## TASK INSTRUCTIONS
Without omitting anything, return the records precisely as given.

Dataset entries:
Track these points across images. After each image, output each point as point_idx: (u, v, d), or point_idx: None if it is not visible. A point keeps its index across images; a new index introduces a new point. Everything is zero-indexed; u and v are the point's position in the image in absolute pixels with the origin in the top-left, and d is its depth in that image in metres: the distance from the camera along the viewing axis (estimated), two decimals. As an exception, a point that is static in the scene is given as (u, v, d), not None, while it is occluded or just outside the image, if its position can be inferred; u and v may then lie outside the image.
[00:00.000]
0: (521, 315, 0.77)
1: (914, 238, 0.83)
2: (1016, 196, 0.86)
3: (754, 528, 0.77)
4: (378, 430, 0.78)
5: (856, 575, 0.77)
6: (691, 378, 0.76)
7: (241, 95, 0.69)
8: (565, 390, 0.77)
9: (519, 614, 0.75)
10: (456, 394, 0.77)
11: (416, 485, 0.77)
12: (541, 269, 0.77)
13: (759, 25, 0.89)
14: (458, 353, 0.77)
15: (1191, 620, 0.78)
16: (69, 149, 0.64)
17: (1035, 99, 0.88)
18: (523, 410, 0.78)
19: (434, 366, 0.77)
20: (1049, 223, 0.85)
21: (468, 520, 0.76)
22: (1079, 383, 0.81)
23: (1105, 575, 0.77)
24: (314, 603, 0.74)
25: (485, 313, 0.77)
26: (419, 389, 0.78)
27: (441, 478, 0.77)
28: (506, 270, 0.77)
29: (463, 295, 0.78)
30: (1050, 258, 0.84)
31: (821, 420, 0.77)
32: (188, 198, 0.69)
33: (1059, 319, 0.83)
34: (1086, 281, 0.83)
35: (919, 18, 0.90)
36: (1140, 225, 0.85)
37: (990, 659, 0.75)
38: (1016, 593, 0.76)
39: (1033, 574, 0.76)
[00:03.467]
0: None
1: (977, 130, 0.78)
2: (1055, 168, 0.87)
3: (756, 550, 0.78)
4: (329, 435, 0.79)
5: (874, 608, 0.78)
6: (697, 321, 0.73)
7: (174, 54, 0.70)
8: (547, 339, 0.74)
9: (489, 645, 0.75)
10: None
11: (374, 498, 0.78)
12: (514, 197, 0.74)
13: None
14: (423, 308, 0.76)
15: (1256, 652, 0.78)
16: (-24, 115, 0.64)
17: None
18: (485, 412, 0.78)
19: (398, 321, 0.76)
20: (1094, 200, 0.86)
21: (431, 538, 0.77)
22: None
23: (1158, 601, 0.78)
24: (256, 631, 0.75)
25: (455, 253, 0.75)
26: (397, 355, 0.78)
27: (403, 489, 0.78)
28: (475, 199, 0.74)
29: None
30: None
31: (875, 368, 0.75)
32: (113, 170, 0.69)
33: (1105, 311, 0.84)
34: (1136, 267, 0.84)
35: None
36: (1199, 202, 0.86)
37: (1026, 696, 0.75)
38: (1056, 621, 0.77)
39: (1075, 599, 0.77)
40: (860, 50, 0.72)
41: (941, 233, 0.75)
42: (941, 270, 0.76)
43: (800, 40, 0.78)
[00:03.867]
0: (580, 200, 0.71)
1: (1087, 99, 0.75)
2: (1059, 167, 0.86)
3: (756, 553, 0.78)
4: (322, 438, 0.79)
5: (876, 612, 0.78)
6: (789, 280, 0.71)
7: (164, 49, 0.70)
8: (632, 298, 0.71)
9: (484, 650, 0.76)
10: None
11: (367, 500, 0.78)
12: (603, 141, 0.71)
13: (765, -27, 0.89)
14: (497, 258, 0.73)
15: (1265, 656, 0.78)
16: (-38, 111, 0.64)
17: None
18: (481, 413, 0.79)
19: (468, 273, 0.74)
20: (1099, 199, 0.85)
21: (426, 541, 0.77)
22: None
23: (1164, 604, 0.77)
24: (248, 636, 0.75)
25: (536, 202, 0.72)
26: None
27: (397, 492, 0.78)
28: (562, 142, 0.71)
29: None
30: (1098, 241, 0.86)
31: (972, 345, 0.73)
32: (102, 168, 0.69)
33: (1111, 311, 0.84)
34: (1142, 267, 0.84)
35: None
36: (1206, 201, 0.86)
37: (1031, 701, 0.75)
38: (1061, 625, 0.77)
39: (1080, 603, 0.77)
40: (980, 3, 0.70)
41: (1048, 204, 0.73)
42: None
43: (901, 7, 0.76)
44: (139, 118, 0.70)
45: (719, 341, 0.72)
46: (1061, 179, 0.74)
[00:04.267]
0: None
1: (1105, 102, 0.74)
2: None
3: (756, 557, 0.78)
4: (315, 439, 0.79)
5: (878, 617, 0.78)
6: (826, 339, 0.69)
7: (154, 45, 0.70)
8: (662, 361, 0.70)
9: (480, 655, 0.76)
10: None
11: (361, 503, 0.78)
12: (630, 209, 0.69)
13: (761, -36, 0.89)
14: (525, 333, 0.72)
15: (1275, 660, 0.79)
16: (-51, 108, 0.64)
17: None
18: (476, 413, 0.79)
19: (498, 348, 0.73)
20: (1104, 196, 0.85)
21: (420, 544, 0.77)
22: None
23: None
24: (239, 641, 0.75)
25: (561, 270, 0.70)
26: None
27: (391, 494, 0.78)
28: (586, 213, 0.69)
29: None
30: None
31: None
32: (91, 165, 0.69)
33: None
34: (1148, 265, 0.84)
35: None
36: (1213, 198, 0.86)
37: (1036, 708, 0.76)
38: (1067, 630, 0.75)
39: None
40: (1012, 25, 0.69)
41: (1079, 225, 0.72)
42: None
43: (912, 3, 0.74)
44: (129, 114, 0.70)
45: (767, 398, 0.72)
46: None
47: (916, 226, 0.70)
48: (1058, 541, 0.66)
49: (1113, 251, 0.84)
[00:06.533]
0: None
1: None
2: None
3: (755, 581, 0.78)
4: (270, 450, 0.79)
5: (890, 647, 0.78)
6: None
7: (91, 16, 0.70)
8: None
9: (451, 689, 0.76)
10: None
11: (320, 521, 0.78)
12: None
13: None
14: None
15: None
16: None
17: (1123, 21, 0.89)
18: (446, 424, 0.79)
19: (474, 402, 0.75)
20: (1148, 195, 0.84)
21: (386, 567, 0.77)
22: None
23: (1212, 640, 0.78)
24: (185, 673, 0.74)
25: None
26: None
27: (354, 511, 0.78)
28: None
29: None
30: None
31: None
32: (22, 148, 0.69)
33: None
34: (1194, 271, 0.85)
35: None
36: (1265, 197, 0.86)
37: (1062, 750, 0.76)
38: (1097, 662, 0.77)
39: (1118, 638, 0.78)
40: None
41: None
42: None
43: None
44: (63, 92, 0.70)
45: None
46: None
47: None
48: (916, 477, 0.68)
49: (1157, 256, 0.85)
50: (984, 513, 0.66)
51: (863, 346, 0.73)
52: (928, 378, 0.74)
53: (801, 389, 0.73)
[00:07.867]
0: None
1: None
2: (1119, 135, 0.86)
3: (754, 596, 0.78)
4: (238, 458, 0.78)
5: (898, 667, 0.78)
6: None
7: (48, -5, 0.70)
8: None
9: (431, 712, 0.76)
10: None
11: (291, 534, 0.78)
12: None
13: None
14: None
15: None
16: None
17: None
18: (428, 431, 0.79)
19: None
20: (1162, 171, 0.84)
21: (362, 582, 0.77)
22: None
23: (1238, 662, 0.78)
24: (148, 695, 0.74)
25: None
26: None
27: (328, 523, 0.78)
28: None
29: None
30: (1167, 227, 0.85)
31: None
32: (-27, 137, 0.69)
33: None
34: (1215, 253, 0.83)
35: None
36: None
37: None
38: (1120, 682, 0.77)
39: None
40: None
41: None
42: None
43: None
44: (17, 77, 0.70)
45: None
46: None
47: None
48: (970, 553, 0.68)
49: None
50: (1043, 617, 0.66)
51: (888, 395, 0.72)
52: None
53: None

## PROBLEM SOLUTION
Track these points across images. After each image, output each point as point_idx: (u, v, d), or point_idx: None if it is not visible. A point keeps its index across images; a new index introduces a new point. Everything is zero-indexed; u and v are the point's position in the image in absolute pixels with the origin in the top-left, and d is its depth in that image in metres: the distance from the camera along the viewing axis (estimated), two decimals. As an exception, a point that is static in the scene is given as (u, v, d), not None, while it is occluded or just outside the image, if its position can be inferred; u and v may then lie outside the image.
[00:00.000]
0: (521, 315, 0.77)
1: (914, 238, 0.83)
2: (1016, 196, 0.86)
3: (754, 528, 0.77)
4: (378, 430, 0.78)
5: (856, 575, 0.77)
6: (691, 378, 0.76)
7: (241, 95, 0.69)
8: (565, 390, 0.77)
9: (519, 614, 0.75)
10: (456, 394, 0.77)
11: (416, 485, 0.77)
12: (541, 269, 0.77)
13: (759, 25, 0.89)
14: (458, 353, 0.77)
15: (1191, 620, 0.78)
16: (69, 149, 0.64)
17: (1035, 99, 0.88)
18: (523, 410, 0.78)
19: (434, 366, 0.77)
20: (1049, 223, 0.85)
21: (468, 520, 0.76)
22: (1079, 383, 0.81)
23: (1105, 575, 0.77)
24: (314, 603, 0.74)
25: (485, 313, 0.77)
26: (419, 389, 0.78)
27: (441, 478, 0.77)
28: (506, 270, 0.77)
29: (463, 295, 0.78)
30: (1050, 258, 0.84)
31: (821, 420, 0.77)
32: (188, 198, 0.69)
33: (1059, 319, 0.83)
34: (1086, 281, 0.83)
35: (919, 18, 0.90)
36: (1140, 225, 0.85)
37: (990, 659, 0.75)
38: (1016, 593, 0.76)
39: (1033, 574, 0.76)
[00:03.467]
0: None
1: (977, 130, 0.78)
2: (1055, 168, 0.87)
3: (756, 550, 0.78)
4: (329, 435, 0.79)
5: (874, 608, 0.78)
6: (697, 321, 0.73)
7: (174, 54, 0.70)
8: (547, 339, 0.74)
9: (489, 645, 0.75)
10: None
11: (374, 498, 0.78)
12: (514, 197, 0.74)
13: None
14: (423, 308, 0.76)
15: (1256, 652, 0.78)
16: (-24, 115, 0.64)
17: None
18: (485, 412, 0.78)
19: (398, 321, 0.76)
20: (1094, 200, 0.86)
21: (431, 538, 0.77)
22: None
23: (1158, 601, 0.78)
24: (256, 631, 0.75)
25: (455, 253, 0.75)
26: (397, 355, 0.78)
27: (403, 489, 0.78)
28: (475, 199, 0.74)
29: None
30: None
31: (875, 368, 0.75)
32: (113, 170, 0.69)
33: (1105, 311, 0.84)
34: (1136, 267, 0.84)
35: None
36: (1199, 202, 0.86)
37: (1026, 696, 0.75)
38: (1056, 621, 0.77)
39: (1075, 599, 0.77)
40: (860, 50, 0.72)
41: (941, 233, 0.75)
42: (941, 270, 0.76)
43: (800, 40, 0.78)
[00:03.867]
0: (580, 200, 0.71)
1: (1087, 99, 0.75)
2: (1059, 167, 0.86)
3: (756, 553, 0.78)
4: (322, 438, 0.79)
5: (876, 612, 0.78)
6: (789, 280, 0.71)
7: (164, 49, 0.70)
8: (632, 298, 0.71)
9: (484, 650, 0.76)
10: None
11: (367, 500, 0.78)
12: (603, 141, 0.71)
13: (765, -27, 0.89)
14: (497, 258, 0.73)
15: (1265, 656, 0.78)
16: (-38, 111, 0.64)
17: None
18: (481, 413, 0.79)
19: (468, 273, 0.74)
20: (1099, 199, 0.85)
21: (426, 541, 0.77)
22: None
23: (1164, 604, 0.77)
24: (248, 636, 0.75)
25: (536, 202, 0.72)
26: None
27: (397, 492, 0.78)
28: (562, 142, 0.71)
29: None
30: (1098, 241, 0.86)
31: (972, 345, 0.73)
32: (102, 168, 0.69)
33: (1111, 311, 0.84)
34: (1142, 267, 0.84)
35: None
36: (1206, 201, 0.86)
37: (1031, 701, 0.75)
38: (1061, 625, 0.77)
39: (1080, 603, 0.77)
40: (980, 3, 0.70)
41: (1048, 204, 0.73)
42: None
43: (901, 7, 0.76)
44: (139, 118, 0.70)
45: (719, 341, 0.72)
46: (1061, 179, 0.74)
[00:04.267]
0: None
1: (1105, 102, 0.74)
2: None
3: (756, 557, 0.78)
4: (315, 439, 0.79)
5: (878, 617, 0.78)
6: (826, 339, 0.69)
7: (154, 45, 0.70)
8: (662, 361, 0.70)
9: (480, 655, 0.76)
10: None
11: (361, 503, 0.78)
12: (630, 209, 0.69)
13: (761, -36, 0.89)
14: (525, 333, 0.72)
15: (1275, 660, 0.79)
16: (-51, 108, 0.64)
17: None
18: (476, 413, 0.79)
19: (498, 348, 0.73)
20: (1104, 196, 0.85)
21: (420, 544, 0.77)
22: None
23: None
24: (239, 641, 0.75)
25: (561, 270, 0.70)
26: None
27: (391, 494, 0.78)
28: (586, 213, 0.69)
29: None
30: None
31: None
32: (91, 165, 0.69)
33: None
34: (1148, 265, 0.84)
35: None
36: (1213, 198, 0.86)
37: (1036, 708, 0.76)
38: (1067, 630, 0.75)
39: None
40: (1012, 25, 0.69)
41: (1079, 225, 0.72)
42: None
43: (912, 3, 0.74)
44: (129, 114, 0.70)
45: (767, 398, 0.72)
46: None
47: (916, 226, 0.70)
48: (1058, 541, 0.66)
49: (1113, 251, 0.84)
[00:06.533]
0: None
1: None
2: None
3: (755, 581, 0.78)
4: (270, 450, 0.79)
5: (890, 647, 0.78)
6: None
7: (91, 16, 0.70)
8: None
9: (451, 689, 0.76)
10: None
11: (320, 521, 0.78)
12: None
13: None
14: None
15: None
16: None
17: (1123, 21, 0.89)
18: (446, 424, 0.79)
19: (474, 402, 0.75)
20: (1148, 195, 0.84)
21: (386, 567, 0.77)
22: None
23: (1212, 640, 0.78)
24: (185, 673, 0.74)
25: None
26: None
27: (354, 511, 0.78)
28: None
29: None
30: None
31: None
32: (22, 148, 0.69)
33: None
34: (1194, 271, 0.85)
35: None
36: (1265, 197, 0.86)
37: (1062, 750, 0.76)
38: (1097, 662, 0.77)
39: (1118, 638, 0.78)
40: None
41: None
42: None
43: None
44: (63, 92, 0.70)
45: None
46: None
47: None
48: (916, 477, 0.68)
49: (1157, 256, 0.85)
50: (984, 513, 0.66)
51: (863, 346, 0.73)
52: (928, 378, 0.74)
53: (801, 389, 0.73)
[00:07.867]
0: None
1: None
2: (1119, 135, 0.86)
3: (754, 596, 0.78)
4: (238, 458, 0.78)
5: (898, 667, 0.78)
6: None
7: (48, -5, 0.70)
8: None
9: (431, 712, 0.76)
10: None
11: (291, 534, 0.78)
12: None
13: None
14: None
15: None
16: None
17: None
18: (428, 431, 0.79)
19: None
20: (1162, 171, 0.84)
21: (362, 582, 0.77)
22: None
23: (1238, 662, 0.78)
24: (148, 695, 0.74)
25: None
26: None
27: (328, 523, 0.78)
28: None
29: None
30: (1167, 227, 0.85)
31: None
32: (-27, 137, 0.69)
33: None
34: (1215, 253, 0.83)
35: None
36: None
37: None
38: (1120, 682, 0.77)
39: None
40: None
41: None
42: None
43: None
44: (17, 77, 0.70)
45: None
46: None
47: None
48: (970, 553, 0.68)
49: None
50: (1043, 617, 0.66)
51: (888, 395, 0.72)
52: None
53: None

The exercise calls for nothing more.